Unfortunately, most people also associate gaining weight during Christmas too and making the usual promise of starting the New Year diet, only to quit. But one weight management specialist says that there is one sure way to stay on course for losing those extra holiday pounds — write it down!
“Keeping a food diary is like exercise, it will always help you lose if you do it consistently,” says Dr. Christopher J. Mosunic, a licensed clinical psychologist and registered dietitian who trained at Duke University’s famed weight loss clinic. More importantly, the writing habit “is one of the top predictors of weight loss success.”
Journaling about what you eat is like behavior therapy according to Dr. Mosunic who counsels many diabetic patients.

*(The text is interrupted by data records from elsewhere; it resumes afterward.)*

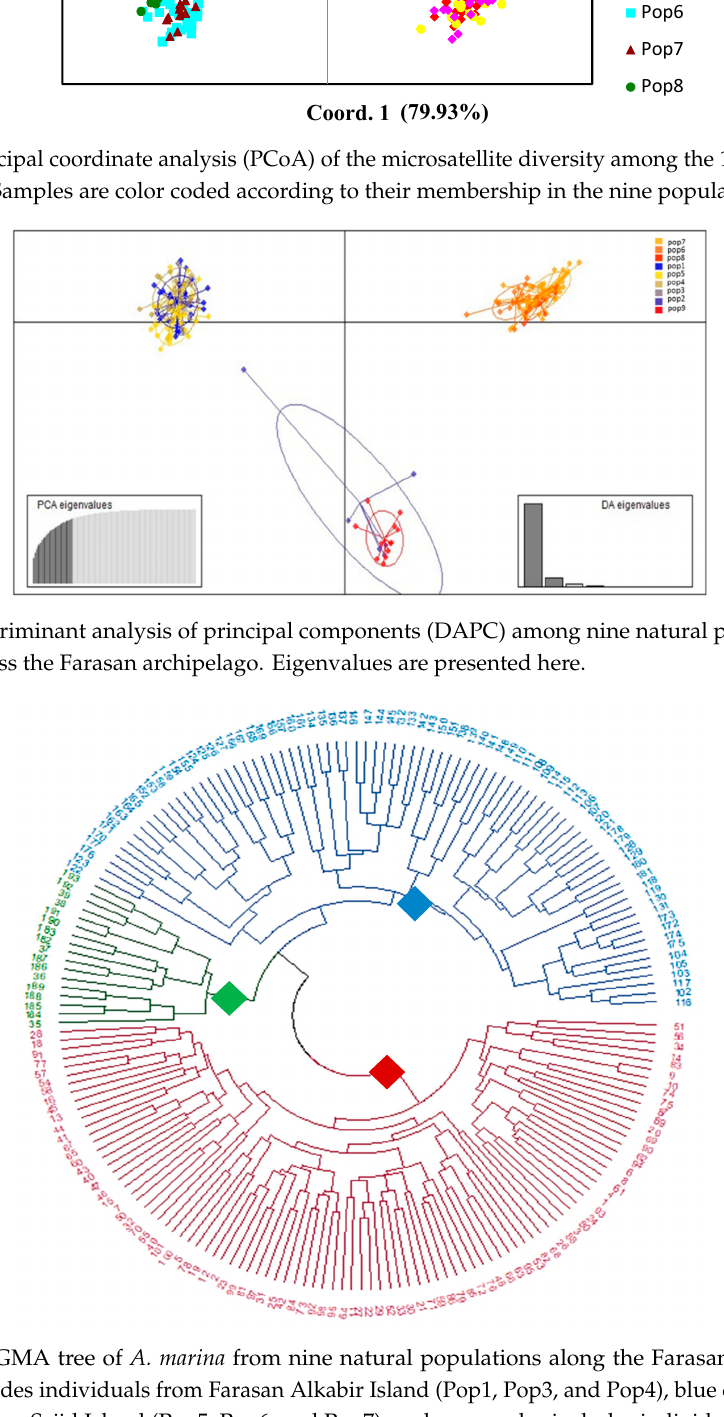
Island and Farasan Alkabir Island (Pop2 and individuals from Sajid Island (Pop5, Pop6, and Pop7), and green color includes individuals from Zifaf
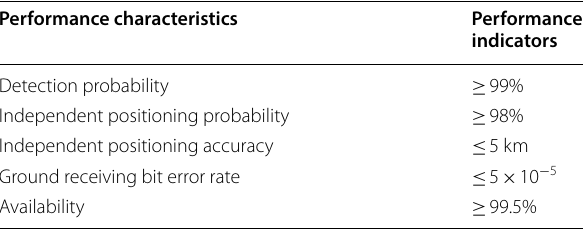
Table 3 Main BDS RSMC Service Performance Indicators Performance characteristics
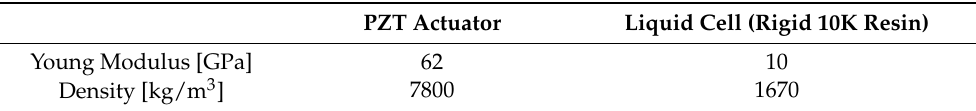
Table 2. Mechanical properties of the materials used in the simulation process.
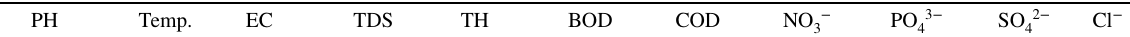
Table 9 Pearson’s correlation matrix of analyzed variables for water samples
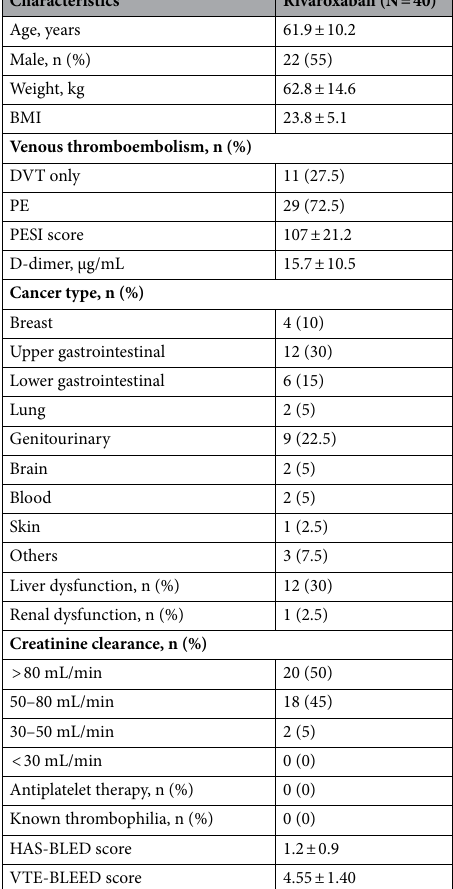
Table 1. Clinical characteristics of patients with VTE. Data are presented as number (%) or mean ± standard deviation. BMI Body mass index; DVT Deep vein thrombosis; PESI Pulmonary embolism severity index PE Pulmonary thromboembolism; VTE Venous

“I can split my patients into two groups. The food diary keepers and the non-keepers,” says Dr. Mosunic. “The people who keep diaries are usually very successful and I work with them for about 12 weeks. The people who don’t are people I sometimes see for years.” In terms of the diary keepers’ success he explains, “It’s not much different than taking notes in class. The more your write, the better you perform.”
Dr. Mosunic believes that when people see what they are actually eating during the course of a day and how much of it, they begin to modify their own diets. While he believes that any kind of food journaling should be done while working with a doctor, he has some basic tips to make the exercise successful:
Keep it simple: “One of the worst mistakes I see my patients make is using these complex, computerized Internet-based programs,” he says. The best journals are easy to keep and understand. Some of the most straightforward computer-based programs can be found at Livestrong.com and Dailyplate.com. Dr. Mosunic keeps his own journals on Microsoft Word documents.
Write everything down: “Even the handful of chips or pretzels,” says Mosunic. “It’s part of the practice of just being responsible for what you consume.”
Share your journal: “It’s always best to have someone who reads it,” says Mosunic, noting some of his favorite food diaries have “junk food all over the pages.” The reason? “I know the patients are being honest!”
With Type 2 diabetes rising among Latinas and Latinos, losing weight means the difference between having a good or poor quality of life. Insulin shots, heart disease and other byproducts of being overweight are high prices to pay for doing something as simple as watching what we eat.